FUSION is also following the restructuring of William H. Taft Elementary into a STEMM school that opened this fall, the first milestone in a collaboration – including Cincinnati Public Schools, UC, General Electric, Duke Energy, Procter & Gamble, Cincinnati Zoo & Botanical Garden, National Underground Railroad Freedom Center, Apple, Inc., and the Cincinnati Museum Center – to build a PreK-16 educational pipeline to excellence in the STEMM professions and STEMM education. Students completing eighth grade at William H. Taft Elementary will automatically be eligible to attend the Hughes Center.

Johnson

Johnson, who is also well-published researcher, returns to UC from the University of Toledo, where she was an associate professor of science education and director of a STEMM center. She grew up in McKee, Ky., and earned a bachelor of science in middle childhood education from Eastern Kentucky University.
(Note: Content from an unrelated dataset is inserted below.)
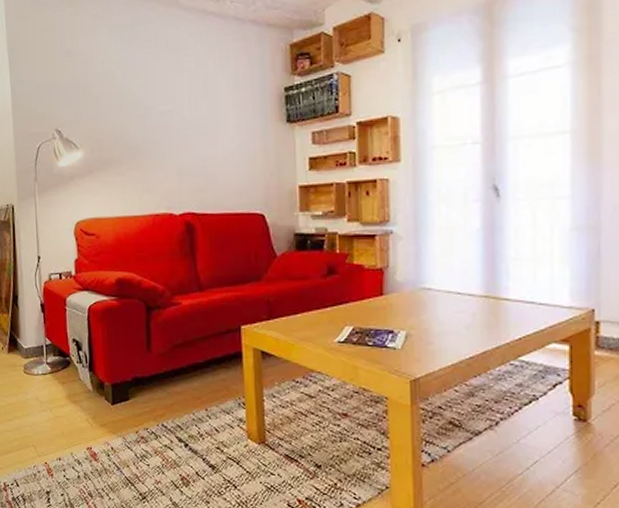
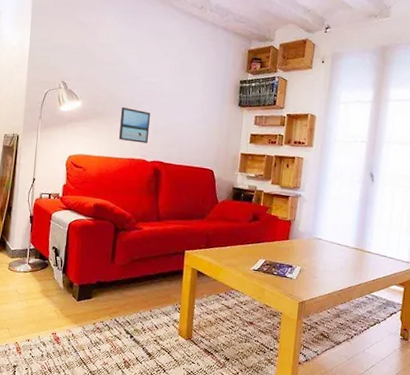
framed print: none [133,149,172,193] -> present [119,106,150,144]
Johnson has taught science at two different schools in eastern Kentucky – a middle school and a high school – and had also served as president of the national middle-level Science Teachers Association following her pursuit on the graduate level of science education at UC. “I was able to get a University Graduate Scholarship during my master’s and doctoral studies here at UC, and without that financial help, I would not have been able to afford the opportunity,” she says. “I’ve lived the story of UC’s accessibility and in return, UC totally ignited my passion for making a difference in teaching science and passing that excitement and interest on to students.” She was selected as the School Science and Mathematics Association’s Outstanding Early Career Scholars Award recipient in 2006.

“Increasing our talent in STEMM education and in STEMM careers is not only a big challenge for teachers, it’s an issue that affects the community and the region, and it can only be improved through a collective community and regional focus,” she says. “We have a lot of momentum going on here among the talented faculty and FUSION at UC.”

The campus-wide advisory board for FUSION includes James Basham, assistant professor of teacher education (CECH); Amy Brass, assistant director, academic (CECH); Jonathan Breiner, associate professor of science education, (CECH); Gary Dean, associate professor of molecular genetics, College of Medicine; Bob Drake, associate professor of math education (CECH); Ted Fowler, CECH professor emeritus, visiting professor and co-director of the Southwest Ohio Center of Excellence in Science and Mathematics Education; Margaret Hanson, associate professor of physics, McMicken College of Arts and Sciences (A&S); Shelly Harkness, assistant professor of math education (CECH); Catherine Koehler, assistant professor of science education (CECH); Anant Kukreti, associate dean and professor of civil and environmental engineering, College of Engineering; Glenn Markle, professor of science education (CECH); Kathie Maynard, visiting assistant professor in teacher education (CECH); Helen Meyer, associate professor of science education, (CECH); Sally Moomaw, assistant professor of teacher education, (CECH); Mihaela Poplicher, associate professor of math education, (CECH); James Stallworth, a Holmes Scholar and doctoral student in math education (CECH); and Piyush Swami, professor of science education (CECH).

Johnson resides in Colerain Township with her husband, Deron, an industrial hygienist.